Somewhere along the line, we've missed out on what's supposed to be important when it comes to high school athletics.
About a week ago, 17 year veteran basketball coach at Kimberly High School, John Miron, was relieved of his coaching duties. Miron and his Papermakers struggled to a 6-15 record this season, but last year he led the Patriots to the Division 1 state semifinals. Over his 17 seasons, Miron has 241 victories.
The Kimberly school board approved the decision without giving Miron the chance to plead his case, and it appears the decision was spearheaded by Kimberly Supt. Mel Lightner. Since the decision came out, I've heard mostly negative criticism from fans towards the school for its decision.
Miron is a quality person. He's always kept his nose clean and basketball wise, has coached a lot of excellent teams and excellent students.
I know I'm dating myself, but when I went to school, if a coach did his or her job in the classroom, that was the most important thing. A coach didn't lose his job because his team didn't win enough games, or didn't run the type of offense that was most popular with the school board or it's superintendent.
Nobody likes to have a program that loses year after year, but that isn't the case in Kimberly. John Miron won 241 games in 17 years. He's been to the state tournament several times, with a couple of championships under his belt.
So far, only the Kimberly school district is looking bad here. They've decided not to renew the contract of a coach that's done nothing wrong and has great admiration from the entire community.
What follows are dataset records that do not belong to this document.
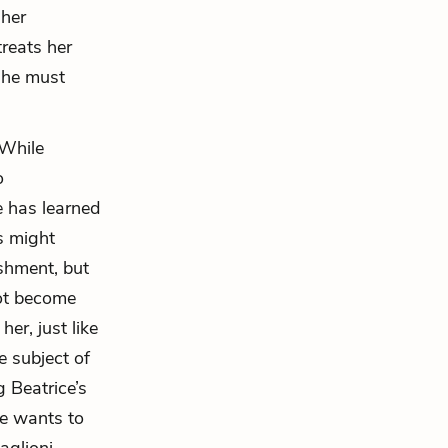
 her
treats her
 he must
 While
o
e has learned
is might
shment, but
not become
er, just like
e subject of
g Beatrice’s
he wants to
Somebody needs to remind the school board and it's leader that this is not a University. John Miron is not good enough to coach, but he's still good enough to teach. Or is that ball going to be dropped on he and his family next?
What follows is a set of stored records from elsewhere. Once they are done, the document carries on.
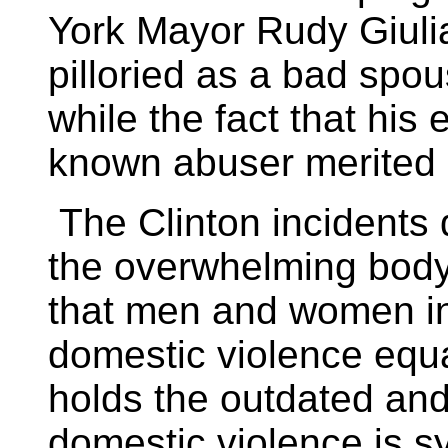
York Mayor Rudy Giuli
pilloried as a bad spous
while the fact that his
known abuser merited l
The Clinton incidents 
the overwhelming body
that men and women in
domestic violence equall
holds the outdated and
domestic violence is s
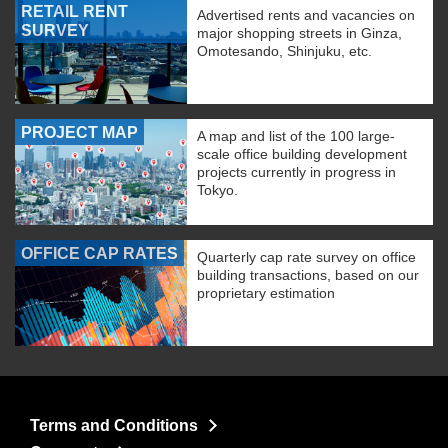
RETAIL RENT
Advertised rents and vacancies on
SURVEY
major shopping streets in Ginza,
Omotesando, Shinjuku, etc.
PROJECT MAP
A map and list of the 100 large-
scale office building development
projects currently in progress in
Tokyo.
OFFICE CAP RATES
Quarterly cap rate survey on office
building transactions, based on our
proprietary estimation
Terms and Conditions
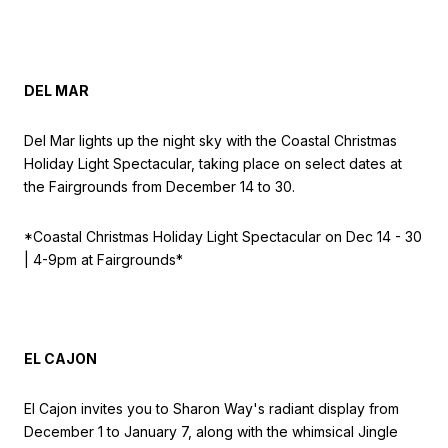
DEL MAR
Del Mar lights up the night sky with the Coastal Christmas
Holiday Light Spectacular, taking place on select dates at
the Fairgrounds from December 14 to 30.
*Coastal Christmas Holiday Light Spectacular on
Dec 14 - 30
| 4-9pm at Fairgrounds*
EL CAJON
El Cajon invites you to Sharon Way's radiant display from
December 1 to January 7, along with the whimsical Jingle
Kimberly isn't the only school to go down this road, I'm sorry to say. But I wouldn't at all be disappointed if it were the last.
These coaches spend countless hours developing youth programs, let alone coaching their respective high school team. When you break down the payout, it's hardly worth the money. Instead, the value a coach gets is seeing his or her student athletes excel, give it their all, playing as hard as they can so that at the end of the day, they can say they did their best.
John Miron instilled this in all of his current and former players and deserved a much better set of cards then the ones he received from the Kimberly school board.